Your goal: Copy out each line of the material below that contains the word "handling".
********
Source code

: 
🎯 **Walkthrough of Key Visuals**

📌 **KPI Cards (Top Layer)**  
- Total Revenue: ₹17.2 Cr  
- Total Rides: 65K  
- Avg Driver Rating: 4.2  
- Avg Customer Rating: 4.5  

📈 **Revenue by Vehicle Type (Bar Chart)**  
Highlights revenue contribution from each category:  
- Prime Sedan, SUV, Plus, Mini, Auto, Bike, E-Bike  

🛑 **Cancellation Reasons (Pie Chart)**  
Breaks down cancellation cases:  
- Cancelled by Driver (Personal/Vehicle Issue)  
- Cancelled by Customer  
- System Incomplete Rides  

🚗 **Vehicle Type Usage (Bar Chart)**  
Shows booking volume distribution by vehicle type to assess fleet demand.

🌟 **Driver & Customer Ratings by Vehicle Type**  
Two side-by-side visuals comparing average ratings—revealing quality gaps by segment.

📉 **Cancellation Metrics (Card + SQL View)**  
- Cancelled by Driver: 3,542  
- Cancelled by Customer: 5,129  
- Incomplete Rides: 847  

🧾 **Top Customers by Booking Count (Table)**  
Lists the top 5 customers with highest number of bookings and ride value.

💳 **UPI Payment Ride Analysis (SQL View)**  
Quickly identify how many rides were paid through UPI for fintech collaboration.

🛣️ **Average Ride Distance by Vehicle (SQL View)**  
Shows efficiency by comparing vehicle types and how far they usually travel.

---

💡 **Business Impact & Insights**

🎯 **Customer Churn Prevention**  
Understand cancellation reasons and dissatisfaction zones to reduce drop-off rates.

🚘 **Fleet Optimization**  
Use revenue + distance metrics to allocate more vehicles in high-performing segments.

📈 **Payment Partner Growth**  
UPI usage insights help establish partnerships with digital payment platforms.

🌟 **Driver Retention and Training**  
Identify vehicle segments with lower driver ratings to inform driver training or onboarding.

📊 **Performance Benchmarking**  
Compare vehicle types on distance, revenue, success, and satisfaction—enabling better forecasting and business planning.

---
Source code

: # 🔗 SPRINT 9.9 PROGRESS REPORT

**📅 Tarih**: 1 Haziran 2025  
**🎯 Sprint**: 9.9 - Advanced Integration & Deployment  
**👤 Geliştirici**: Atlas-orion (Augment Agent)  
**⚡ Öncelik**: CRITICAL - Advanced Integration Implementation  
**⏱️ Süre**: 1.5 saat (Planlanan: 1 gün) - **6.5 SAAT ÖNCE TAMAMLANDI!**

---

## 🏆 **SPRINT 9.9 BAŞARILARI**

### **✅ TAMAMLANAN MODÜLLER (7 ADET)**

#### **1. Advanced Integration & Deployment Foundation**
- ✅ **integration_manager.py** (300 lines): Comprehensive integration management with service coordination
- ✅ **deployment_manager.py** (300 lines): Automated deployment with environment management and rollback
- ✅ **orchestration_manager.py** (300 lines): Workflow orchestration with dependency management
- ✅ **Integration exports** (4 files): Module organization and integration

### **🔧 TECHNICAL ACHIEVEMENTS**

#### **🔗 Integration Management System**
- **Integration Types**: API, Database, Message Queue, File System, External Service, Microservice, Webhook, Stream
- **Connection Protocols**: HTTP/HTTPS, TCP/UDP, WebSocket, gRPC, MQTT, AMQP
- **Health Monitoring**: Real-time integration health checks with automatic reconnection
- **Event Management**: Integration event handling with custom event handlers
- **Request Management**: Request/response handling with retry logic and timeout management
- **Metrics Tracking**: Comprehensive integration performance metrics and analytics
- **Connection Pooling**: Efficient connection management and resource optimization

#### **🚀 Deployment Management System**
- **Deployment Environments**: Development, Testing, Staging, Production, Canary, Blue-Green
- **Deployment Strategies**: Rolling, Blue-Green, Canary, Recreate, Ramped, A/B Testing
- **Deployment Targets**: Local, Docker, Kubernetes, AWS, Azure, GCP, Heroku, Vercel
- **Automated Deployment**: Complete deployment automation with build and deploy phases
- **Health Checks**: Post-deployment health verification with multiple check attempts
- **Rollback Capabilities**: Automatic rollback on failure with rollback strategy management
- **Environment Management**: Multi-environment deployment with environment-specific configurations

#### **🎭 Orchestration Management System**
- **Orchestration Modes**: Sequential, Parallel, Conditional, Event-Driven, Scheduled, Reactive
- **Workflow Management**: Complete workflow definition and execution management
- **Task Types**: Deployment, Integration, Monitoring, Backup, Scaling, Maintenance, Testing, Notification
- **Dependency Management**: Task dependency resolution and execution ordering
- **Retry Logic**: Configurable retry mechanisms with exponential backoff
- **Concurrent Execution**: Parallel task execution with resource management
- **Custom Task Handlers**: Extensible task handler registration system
********
Task output:
- **Event Management**: Integration event handling with custom event handlers
- **Request Management**: Request/response handling with retry logic and timeout management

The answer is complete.